As I’ve been learning more about statistics, I’ve often noticed that some technique, applied in a specific set of situations, turns out to be a special case of a more general modeling approach. I’ll call this approach here *Bayesian multilevel modeling*, and won’t say much more than that it’s awesome (Gelman et al., 2013; McElreath, 2016). If you are forced to choose one statistical method to learn, it should be Bayesian multilevel modeling, because it allows you to do and understand most things, and allows you to see how similar all these methods are, under the hood.

Have a nice day.

[Post edited: Use `brmstools::forest()`

, instead of custom ggplot figure.]

# Bibliography

Buerkner, P.-C. (2016). brms: Bayesian Regression Models using Stan. Retrieved from http://CRAN.R-project.org/package=brms

Gelman, A., Carlin, J. B., Stern, H. S., Dunson, D. B., Vehtari, A., & Rubin, D. B. (2013). Bayesian Data Analysis, Third Edition. Boca Raton: Chapman and Hall/CRC.

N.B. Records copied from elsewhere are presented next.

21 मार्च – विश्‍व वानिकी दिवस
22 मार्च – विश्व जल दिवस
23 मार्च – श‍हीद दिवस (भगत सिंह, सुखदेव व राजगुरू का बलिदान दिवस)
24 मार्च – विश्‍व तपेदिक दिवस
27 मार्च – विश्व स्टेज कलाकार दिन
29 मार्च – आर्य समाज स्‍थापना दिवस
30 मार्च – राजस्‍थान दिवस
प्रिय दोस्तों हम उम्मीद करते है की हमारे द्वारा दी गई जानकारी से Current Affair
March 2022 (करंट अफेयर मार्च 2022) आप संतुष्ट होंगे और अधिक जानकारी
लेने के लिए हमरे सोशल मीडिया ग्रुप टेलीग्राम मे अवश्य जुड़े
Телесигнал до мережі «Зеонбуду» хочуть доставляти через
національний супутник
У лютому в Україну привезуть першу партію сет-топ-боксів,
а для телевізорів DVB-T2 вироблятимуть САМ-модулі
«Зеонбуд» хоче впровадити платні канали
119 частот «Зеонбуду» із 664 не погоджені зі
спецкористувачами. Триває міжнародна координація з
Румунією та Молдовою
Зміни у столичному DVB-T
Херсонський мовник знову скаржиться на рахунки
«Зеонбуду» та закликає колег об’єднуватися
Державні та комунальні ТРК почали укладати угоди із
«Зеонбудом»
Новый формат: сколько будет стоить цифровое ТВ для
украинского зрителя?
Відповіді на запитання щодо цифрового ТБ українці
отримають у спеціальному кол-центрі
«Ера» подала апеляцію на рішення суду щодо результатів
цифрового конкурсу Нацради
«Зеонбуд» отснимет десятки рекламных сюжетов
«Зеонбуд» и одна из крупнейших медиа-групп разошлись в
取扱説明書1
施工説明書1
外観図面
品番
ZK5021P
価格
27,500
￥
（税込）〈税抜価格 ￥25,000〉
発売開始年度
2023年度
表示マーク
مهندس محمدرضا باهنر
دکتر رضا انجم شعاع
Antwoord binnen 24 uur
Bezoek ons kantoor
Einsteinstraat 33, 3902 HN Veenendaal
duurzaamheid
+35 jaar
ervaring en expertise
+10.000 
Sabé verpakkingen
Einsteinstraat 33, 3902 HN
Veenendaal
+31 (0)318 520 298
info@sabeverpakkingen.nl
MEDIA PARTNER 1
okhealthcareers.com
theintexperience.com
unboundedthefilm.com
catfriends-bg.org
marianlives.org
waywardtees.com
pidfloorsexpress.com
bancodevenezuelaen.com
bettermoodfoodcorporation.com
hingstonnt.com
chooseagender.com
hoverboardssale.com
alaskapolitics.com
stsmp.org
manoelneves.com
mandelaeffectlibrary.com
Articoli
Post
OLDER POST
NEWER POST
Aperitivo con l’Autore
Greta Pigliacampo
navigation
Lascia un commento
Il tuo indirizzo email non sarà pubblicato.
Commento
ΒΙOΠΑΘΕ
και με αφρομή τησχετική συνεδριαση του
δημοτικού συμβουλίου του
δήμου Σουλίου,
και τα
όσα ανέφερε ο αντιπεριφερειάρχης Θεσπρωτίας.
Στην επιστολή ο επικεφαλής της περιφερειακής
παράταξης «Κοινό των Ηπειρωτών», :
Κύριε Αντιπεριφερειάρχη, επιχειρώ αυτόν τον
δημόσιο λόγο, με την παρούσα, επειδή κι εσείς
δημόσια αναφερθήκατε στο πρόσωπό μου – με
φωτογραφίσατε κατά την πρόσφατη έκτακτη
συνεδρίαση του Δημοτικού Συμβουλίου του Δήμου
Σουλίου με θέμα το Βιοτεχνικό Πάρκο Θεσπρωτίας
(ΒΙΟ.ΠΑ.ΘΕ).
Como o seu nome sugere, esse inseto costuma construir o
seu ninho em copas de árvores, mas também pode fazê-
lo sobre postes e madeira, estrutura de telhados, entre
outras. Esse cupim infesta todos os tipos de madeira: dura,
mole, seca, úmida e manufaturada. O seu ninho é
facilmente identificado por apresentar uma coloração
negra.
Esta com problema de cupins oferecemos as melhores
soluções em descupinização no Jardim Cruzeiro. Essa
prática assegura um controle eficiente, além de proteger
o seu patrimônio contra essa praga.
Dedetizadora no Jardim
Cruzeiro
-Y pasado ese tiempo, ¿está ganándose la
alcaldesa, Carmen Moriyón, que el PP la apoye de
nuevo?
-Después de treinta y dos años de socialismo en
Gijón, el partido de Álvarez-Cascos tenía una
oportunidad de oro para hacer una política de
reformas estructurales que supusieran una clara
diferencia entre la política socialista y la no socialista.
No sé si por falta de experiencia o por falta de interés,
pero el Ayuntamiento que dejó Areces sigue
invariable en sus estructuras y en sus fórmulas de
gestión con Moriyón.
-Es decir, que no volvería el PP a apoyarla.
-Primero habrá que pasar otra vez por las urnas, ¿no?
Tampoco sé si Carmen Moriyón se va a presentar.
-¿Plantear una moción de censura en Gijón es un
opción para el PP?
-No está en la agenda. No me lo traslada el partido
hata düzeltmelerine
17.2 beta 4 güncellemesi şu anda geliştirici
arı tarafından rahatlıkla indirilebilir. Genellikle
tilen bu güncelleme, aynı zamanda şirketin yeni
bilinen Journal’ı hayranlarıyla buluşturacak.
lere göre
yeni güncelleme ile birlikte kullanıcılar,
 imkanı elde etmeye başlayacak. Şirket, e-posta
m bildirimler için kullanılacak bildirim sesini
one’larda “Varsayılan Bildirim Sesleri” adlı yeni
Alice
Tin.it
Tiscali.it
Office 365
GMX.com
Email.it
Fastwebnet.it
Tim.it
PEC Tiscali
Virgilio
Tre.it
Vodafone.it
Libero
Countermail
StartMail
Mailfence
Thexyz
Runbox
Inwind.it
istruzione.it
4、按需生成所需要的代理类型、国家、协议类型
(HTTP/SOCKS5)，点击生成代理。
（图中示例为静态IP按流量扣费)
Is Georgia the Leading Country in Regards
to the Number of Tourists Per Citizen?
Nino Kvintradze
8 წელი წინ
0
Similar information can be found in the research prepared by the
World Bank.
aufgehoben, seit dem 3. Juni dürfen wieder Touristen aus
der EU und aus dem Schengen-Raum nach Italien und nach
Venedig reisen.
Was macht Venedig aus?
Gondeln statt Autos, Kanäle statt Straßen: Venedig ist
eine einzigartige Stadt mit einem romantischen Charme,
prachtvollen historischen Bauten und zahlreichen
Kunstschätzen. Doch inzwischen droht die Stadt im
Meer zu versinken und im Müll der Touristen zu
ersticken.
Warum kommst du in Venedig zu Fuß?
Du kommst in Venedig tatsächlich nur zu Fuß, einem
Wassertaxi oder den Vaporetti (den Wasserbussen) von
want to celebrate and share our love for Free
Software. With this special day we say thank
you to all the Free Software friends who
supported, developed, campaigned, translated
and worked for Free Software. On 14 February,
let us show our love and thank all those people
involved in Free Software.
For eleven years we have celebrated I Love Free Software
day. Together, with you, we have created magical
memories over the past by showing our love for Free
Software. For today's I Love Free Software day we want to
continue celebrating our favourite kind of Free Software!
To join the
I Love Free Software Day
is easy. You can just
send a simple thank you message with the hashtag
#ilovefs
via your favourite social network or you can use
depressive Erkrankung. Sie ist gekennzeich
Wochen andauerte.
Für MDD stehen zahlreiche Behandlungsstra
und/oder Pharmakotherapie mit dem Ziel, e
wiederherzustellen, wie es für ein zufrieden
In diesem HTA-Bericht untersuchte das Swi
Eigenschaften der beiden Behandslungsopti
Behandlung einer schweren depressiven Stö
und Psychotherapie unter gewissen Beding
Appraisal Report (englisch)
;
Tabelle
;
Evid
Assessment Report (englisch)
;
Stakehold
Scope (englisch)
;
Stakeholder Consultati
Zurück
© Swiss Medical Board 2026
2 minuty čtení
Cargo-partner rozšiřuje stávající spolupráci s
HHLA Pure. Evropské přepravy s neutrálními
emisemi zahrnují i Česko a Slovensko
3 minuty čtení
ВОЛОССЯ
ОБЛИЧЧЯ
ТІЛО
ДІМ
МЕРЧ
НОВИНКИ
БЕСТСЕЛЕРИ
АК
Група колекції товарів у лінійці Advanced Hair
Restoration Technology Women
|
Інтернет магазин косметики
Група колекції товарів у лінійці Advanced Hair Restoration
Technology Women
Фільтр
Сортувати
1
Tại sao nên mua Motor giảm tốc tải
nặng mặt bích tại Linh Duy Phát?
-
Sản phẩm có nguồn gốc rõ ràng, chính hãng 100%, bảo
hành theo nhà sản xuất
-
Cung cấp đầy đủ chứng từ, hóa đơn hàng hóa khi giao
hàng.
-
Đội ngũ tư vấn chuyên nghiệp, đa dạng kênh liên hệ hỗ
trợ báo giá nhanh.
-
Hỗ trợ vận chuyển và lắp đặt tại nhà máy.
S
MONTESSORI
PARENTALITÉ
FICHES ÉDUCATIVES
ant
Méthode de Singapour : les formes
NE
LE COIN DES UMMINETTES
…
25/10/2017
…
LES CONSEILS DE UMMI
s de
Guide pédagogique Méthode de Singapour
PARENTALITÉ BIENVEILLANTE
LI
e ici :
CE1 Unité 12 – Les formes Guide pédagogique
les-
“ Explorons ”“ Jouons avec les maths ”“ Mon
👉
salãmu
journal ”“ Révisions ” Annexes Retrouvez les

McElreath, R. (2016). Statistical Rethinking: A Bayesian Course with Examples in R and Stan. CRC Press.

Stan Development Team. (2016). Stan: A C++ Library for Probability and Sampling, Version 2.11.1. Retrieved from http://mc-stan.org/

Viechtbauer, W. (2010). Conducting meta-analyses in R with the metafor package. Journal of Statistical Software, 36(3), 1–48.

Wickham, H. (2009). ggplot2: Elegant Graphics for Data Analysis. Springer Science & Business Media.